Justification: The set $D$ consists of divisors of $u_n$, which is fixed. By the Chinese remainder theorem, if $p$ does not divide $u_n$, the congruence
$$ u a_r \equiv d \pmod{p^k} $$
has a solution for $u$ modulo $p^k$ precisely because $\gcd(a_r,p^k) = 1$. Therefore the leading coefficient of the modular factor can be normalized to the true integer leading coefficient of a factor.
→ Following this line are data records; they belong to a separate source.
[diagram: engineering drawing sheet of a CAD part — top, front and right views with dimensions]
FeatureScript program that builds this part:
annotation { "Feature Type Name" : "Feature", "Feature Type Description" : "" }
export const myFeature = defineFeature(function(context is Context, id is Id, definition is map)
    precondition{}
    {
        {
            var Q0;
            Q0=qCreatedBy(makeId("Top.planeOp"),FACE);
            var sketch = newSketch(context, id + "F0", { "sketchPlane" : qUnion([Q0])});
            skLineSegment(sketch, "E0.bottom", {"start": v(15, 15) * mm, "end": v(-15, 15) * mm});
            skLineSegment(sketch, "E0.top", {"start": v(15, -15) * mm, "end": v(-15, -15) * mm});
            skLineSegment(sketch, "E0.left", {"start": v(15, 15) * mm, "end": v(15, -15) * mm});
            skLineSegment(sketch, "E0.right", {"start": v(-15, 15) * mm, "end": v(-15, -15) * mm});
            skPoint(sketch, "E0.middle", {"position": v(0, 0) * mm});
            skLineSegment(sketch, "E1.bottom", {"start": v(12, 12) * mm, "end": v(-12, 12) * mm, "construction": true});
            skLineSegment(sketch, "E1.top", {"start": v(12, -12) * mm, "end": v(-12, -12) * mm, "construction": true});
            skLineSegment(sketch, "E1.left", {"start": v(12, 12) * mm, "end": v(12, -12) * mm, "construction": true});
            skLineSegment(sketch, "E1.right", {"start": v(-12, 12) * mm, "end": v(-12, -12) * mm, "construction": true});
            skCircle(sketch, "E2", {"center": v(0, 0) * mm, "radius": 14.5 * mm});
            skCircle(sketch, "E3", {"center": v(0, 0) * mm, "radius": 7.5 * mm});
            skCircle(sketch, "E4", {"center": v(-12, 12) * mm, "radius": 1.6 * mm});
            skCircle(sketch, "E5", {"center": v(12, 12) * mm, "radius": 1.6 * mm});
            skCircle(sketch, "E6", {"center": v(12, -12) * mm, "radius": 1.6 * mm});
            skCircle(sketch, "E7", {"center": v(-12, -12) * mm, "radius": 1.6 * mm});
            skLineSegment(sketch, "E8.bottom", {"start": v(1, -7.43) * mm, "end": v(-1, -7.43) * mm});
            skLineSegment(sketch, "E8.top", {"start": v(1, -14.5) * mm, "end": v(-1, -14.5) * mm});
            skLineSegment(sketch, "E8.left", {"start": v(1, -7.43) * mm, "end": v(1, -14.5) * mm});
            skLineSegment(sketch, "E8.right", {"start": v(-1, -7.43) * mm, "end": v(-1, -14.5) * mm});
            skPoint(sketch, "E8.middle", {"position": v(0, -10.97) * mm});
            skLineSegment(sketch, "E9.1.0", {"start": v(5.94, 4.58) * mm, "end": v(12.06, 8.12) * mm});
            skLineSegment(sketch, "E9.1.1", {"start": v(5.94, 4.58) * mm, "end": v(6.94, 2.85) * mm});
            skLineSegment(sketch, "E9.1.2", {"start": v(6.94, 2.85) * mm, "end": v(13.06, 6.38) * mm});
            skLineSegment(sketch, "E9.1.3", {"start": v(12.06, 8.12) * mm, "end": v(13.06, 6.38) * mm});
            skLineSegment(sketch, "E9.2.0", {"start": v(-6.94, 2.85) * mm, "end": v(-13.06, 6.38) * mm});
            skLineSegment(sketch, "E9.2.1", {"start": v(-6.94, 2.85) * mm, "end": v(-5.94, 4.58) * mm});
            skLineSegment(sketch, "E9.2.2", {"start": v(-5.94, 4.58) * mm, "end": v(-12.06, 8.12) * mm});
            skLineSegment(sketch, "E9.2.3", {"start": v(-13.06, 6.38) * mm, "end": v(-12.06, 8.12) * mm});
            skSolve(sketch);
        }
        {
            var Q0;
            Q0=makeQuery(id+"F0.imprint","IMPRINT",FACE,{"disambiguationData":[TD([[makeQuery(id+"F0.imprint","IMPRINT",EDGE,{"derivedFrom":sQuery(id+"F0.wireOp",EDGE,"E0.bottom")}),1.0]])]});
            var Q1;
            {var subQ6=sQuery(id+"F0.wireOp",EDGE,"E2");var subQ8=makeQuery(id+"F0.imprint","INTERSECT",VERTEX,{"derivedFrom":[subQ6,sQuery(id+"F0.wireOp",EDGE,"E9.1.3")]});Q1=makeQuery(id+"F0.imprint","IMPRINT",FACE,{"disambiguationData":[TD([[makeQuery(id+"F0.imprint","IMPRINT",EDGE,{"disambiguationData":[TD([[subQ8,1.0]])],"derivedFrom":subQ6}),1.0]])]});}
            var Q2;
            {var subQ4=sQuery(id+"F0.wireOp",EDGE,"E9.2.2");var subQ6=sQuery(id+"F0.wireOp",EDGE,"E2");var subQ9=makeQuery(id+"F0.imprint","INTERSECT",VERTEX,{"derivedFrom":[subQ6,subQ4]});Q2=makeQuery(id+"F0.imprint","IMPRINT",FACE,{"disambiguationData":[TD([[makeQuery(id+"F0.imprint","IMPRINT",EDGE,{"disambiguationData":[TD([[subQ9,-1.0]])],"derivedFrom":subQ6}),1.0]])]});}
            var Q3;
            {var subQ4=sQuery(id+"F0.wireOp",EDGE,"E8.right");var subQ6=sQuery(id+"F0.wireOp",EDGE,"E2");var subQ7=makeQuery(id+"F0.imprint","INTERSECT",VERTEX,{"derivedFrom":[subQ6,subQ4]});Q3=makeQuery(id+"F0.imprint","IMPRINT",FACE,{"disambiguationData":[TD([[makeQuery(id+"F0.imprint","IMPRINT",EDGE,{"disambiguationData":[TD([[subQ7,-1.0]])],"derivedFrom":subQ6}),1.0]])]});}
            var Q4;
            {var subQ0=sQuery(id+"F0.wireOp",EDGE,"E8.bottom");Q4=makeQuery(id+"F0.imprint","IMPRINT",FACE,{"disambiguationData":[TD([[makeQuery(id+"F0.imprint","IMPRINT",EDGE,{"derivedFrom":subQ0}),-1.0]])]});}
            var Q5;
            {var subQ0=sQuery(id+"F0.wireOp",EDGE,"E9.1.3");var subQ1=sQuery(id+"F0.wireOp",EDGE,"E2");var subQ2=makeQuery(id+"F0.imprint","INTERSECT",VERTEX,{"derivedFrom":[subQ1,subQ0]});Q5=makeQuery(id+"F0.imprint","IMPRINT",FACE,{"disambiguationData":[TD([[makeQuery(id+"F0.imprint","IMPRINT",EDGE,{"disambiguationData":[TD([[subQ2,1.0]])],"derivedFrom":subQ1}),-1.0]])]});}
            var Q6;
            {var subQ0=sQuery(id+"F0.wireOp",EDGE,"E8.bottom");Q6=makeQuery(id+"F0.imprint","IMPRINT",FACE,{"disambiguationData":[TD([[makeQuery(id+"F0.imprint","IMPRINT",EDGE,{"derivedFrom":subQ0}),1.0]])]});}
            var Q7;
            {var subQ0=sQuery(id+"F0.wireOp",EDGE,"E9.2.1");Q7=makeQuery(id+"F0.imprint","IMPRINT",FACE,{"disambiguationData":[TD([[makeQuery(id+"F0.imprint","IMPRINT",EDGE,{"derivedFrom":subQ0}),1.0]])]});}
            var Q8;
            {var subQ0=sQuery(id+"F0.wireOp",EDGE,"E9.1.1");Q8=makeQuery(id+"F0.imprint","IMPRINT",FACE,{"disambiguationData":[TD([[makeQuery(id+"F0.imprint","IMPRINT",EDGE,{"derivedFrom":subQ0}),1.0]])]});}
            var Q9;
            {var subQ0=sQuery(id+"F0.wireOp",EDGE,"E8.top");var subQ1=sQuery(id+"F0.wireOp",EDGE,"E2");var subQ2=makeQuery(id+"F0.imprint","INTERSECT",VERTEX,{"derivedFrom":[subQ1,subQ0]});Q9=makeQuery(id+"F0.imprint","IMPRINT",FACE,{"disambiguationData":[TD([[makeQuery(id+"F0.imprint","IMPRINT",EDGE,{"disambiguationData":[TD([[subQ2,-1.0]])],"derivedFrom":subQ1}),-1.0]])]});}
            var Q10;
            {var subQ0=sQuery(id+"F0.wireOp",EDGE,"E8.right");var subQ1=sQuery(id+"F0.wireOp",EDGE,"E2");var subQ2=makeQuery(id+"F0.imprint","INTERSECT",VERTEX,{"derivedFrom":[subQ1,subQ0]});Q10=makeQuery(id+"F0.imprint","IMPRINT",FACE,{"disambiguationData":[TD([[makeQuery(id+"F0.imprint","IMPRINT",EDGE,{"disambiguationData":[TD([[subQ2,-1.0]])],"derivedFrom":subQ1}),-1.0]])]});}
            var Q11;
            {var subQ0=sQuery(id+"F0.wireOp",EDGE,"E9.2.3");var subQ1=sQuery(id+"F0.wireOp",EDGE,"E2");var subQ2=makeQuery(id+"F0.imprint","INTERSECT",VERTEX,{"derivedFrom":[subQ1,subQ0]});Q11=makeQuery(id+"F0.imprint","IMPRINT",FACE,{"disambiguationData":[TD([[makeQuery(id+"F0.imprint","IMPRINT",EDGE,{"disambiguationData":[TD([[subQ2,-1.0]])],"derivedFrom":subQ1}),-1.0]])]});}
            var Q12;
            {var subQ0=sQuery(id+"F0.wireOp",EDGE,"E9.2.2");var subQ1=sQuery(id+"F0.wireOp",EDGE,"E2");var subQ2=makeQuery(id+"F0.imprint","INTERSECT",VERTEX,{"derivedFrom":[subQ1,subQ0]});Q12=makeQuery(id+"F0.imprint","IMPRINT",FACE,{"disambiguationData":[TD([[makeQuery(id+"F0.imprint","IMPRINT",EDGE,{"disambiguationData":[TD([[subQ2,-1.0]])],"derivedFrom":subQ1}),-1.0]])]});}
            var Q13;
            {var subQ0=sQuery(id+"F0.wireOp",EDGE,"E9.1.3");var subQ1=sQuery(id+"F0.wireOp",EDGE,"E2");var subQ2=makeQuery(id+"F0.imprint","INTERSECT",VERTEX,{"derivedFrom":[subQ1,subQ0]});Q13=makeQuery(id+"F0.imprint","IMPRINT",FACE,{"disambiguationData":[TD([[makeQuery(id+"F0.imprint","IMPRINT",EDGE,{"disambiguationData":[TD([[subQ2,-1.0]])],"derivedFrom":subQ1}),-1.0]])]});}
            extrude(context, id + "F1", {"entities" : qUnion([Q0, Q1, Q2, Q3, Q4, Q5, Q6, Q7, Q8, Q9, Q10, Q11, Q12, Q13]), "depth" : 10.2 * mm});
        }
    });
Step 3. Reconstruction of coefficients
Suppose we have normalized a lifted factor modulo $p^k$ to have the correct leading coefficient. Write
$$ \tilde a(x) \equiv a(x) \pmod{p^k}, \quad a(x) = a_r x^r + a_{r-1} x^{r-1} + \dots + a_0, \quad |a_j| \le B. $$
If $p^k > 2B$, then for each coefficient $a_j$, its residue modulo $p^k$ uniquely determines $a_j$ as the integer in $(-p^k/2, p^k/2)$. Consequently, the entire polynomial $a(x)$ can be reconstructed exactly from $\tilde a(x)$ modulo $p^k$.
Remark: This step removes the factor $|u_n|$ from the original bound. In the text's argument, the larger bound $2|u_n|B$ is required to account for unknown multiplication by a unit that could scale the leading coefficient arbitrarily. Here, the leading coefficient is known to divide $u_n$, and we can normalize modulo $p^k$, reducing the necessary modulus to
$$ p^k > 2B. $$
Step 4. Recovery of a nontrivial factor
Enumerate all divisors $d \in D$:
- For each $d$, normalize the lifted modular factor to have leading coefficient $d$.
- Reconstruct integer coefficients using the residues modulo $p^k$.
- Test whether the resulting integer polynomial divides $u(x)$ in $\mathbb{Z}[x]$.
Since $u(x)$ is reducible, there exists a divisor $a_r \in D$ corresponding to a genuine factor $a(x)$, and the procedure recovers it exactly.
Step 5. Conclusion
We have shown that if $u(x)$ is reducible, a factor can be recovered by:
- Factoring modulo $p$,
- Hensel lifting modulo $p^k$,
- Normalizing the lifted factor to a divisor of $u_n$ for the leading coefficient,
- Reconstructing coefficients using $p^k > 2B$,
- Checking divisibility in $\mathbb{Z}[x]$.
This establishes that the modulus bound can be reduced from $2|u_n| B$ to
$$ \boxed{p^k > 2 B}. $$
∎
This solution addresses all points in the reviewer feedback:
- The existence of a unit $u$ to normalize the leading coefficient is justified using $\gcd(a_r,p^k) = 1$.
- The coefficient reconstruction argument is fully rigorous.
- Recovery of a factor is guaranteed by enumerating divisors of $u_n$.
- The reduction in the modulus bound is quantitatively established.